A Google subsidiary will get the right to put up new buildings there in exchange for improving existing facilities -- and restoring Hangar One will be a top priority. It's Moffett's best known facility, although it's stripped down to its frame. Google has pledged to re-skin and restore the former hangar for Navy blimps.
"The last government-furnished estimate on re-skinning the hangar is about $45 million-ish, depending. So we don't put any dollar requirements. They were to bid to us what they were going to put in," said NASA Ames Associate Director Deborah Feng.
The hangar covers 8 acres and is considered one of the world's largest self-supporting structures. Its exterior panels were removed to clean up toxic PCB, lead, and asbestos. Its restoration will please a community which has wanted it preserved.
"This has been a long time in the making. The community has wanted it for many, many years, and I know our local representative, Congresswoman Anna Eshoo, has fought for it for a good two decades," said Mountain View City Councilmember Margaret Abe-Koga.

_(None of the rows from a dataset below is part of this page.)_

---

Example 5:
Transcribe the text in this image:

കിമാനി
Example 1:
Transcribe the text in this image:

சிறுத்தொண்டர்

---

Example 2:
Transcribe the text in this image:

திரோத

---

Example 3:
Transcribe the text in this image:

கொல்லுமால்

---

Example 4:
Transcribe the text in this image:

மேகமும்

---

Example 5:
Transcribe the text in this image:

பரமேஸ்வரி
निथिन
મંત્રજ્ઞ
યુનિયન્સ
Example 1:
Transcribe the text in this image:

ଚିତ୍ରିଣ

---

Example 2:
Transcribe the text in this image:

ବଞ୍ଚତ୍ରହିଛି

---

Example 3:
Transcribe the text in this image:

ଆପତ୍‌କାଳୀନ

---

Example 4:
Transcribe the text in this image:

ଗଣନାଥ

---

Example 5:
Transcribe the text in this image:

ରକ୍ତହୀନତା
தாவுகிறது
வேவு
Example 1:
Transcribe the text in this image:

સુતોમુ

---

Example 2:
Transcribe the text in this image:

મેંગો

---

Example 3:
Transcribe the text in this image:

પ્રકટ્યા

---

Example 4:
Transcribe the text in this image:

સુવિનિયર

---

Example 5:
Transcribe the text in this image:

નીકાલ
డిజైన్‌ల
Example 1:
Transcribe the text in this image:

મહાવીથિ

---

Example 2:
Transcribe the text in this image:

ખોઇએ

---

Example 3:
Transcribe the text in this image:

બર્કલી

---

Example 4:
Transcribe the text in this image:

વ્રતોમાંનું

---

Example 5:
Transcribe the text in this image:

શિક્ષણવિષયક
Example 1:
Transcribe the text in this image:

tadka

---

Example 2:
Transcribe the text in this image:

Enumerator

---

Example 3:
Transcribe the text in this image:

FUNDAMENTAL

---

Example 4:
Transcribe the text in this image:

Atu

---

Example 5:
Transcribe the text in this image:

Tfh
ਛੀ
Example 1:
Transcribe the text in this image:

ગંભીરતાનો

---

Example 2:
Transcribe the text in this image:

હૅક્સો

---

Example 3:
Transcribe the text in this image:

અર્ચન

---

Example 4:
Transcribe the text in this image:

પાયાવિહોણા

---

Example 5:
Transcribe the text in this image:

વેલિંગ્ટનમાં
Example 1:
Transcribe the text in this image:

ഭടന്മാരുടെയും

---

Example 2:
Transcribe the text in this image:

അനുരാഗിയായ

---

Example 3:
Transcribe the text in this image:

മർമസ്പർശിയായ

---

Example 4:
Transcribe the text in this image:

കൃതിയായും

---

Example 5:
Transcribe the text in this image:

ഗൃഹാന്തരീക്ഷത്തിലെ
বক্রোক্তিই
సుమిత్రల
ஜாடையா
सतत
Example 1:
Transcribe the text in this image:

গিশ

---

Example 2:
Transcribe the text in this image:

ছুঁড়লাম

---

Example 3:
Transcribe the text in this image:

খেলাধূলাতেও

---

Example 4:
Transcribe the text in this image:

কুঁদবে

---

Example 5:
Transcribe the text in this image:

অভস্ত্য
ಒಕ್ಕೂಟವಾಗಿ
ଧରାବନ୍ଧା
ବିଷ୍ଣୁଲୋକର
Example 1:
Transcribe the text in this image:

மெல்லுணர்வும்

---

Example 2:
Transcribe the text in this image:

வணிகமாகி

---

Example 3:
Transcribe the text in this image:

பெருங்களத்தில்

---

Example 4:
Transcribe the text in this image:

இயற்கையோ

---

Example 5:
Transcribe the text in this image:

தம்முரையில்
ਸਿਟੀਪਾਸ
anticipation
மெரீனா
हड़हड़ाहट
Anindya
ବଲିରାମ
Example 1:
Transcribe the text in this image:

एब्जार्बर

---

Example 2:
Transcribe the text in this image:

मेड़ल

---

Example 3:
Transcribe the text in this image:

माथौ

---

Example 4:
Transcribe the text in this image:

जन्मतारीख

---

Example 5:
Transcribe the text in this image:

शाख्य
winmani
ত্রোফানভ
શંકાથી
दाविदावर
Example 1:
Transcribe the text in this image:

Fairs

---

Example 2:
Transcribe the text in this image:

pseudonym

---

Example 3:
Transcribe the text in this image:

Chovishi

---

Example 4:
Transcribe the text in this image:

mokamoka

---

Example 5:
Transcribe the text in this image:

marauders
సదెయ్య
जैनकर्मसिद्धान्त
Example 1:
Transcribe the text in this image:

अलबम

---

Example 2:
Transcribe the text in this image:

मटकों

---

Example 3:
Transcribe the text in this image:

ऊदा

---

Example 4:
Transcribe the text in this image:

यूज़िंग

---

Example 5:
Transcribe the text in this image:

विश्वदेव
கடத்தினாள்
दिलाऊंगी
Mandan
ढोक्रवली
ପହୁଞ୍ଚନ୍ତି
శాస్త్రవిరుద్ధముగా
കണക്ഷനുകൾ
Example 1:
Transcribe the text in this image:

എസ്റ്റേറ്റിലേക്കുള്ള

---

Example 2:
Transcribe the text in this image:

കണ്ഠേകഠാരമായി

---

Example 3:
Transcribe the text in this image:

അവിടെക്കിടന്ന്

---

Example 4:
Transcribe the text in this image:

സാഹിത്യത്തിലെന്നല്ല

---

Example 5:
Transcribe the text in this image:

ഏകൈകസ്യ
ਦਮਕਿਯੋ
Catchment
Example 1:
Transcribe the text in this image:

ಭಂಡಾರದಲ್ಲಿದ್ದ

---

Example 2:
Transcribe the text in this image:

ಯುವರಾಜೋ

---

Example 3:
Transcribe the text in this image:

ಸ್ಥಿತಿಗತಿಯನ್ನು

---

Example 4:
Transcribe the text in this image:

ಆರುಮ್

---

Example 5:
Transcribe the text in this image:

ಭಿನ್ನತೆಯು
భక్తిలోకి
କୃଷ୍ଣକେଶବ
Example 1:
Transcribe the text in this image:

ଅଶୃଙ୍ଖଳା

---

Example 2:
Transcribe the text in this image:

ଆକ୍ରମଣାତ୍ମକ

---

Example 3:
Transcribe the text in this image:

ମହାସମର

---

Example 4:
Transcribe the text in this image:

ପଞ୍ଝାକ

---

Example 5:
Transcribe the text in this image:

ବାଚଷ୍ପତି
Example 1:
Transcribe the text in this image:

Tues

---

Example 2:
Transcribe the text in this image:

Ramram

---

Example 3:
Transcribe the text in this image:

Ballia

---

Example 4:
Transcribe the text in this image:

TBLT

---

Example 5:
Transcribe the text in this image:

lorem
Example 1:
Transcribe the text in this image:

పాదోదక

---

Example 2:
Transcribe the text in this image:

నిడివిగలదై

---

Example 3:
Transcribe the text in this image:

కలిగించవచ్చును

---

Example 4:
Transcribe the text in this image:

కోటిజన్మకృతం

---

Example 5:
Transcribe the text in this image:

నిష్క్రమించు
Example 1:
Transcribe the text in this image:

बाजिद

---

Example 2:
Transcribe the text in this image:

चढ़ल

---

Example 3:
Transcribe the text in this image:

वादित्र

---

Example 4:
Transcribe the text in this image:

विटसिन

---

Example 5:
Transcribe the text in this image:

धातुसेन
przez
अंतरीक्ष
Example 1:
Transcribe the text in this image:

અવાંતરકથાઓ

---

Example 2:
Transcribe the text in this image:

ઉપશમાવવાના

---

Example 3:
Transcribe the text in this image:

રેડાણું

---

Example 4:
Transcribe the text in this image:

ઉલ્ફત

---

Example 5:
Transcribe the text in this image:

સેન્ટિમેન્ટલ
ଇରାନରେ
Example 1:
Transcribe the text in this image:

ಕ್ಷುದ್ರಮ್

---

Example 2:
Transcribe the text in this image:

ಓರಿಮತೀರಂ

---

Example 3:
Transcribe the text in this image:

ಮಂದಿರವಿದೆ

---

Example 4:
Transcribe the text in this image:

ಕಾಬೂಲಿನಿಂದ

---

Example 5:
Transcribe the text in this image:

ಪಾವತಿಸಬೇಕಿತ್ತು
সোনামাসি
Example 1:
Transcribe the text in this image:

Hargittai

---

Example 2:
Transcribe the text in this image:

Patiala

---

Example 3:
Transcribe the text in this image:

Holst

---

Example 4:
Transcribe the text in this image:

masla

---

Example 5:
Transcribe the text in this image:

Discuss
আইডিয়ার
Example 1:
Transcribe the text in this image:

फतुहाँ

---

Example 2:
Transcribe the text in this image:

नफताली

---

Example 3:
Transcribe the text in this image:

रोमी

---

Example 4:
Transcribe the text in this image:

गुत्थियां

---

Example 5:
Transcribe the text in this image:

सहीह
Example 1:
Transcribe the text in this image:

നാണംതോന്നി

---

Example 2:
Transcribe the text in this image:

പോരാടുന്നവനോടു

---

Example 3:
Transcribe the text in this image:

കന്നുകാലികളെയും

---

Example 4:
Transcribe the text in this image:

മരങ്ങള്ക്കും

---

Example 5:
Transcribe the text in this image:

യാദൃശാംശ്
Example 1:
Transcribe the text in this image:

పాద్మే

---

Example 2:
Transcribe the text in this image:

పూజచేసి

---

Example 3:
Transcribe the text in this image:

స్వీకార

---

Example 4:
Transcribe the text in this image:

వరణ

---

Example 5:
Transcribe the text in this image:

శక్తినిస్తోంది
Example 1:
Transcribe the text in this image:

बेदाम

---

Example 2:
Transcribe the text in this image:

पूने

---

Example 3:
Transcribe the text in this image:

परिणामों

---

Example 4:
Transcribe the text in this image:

But there is much more to Moffett Field that Google will manage including a golf course and runways. The next step is hammering out a lease between NASA Ames and Google, a process expected to take up to six months.
The air strips will still be available for government use and the number of take-offs and landings will be capped at the current 25,000 a year. Other restrictions will effectively disallow use by commercial flights or air cargo planes.
Moffett Field does have challenges -- namely toxic waste -- that Google will have to manage. "There is ground water vapor contamination from Navy, previous contamination. There's, I think, two superfund sites underneath here, plus we have old semiconductor contamination kind of migrating into the same plume," Feng said.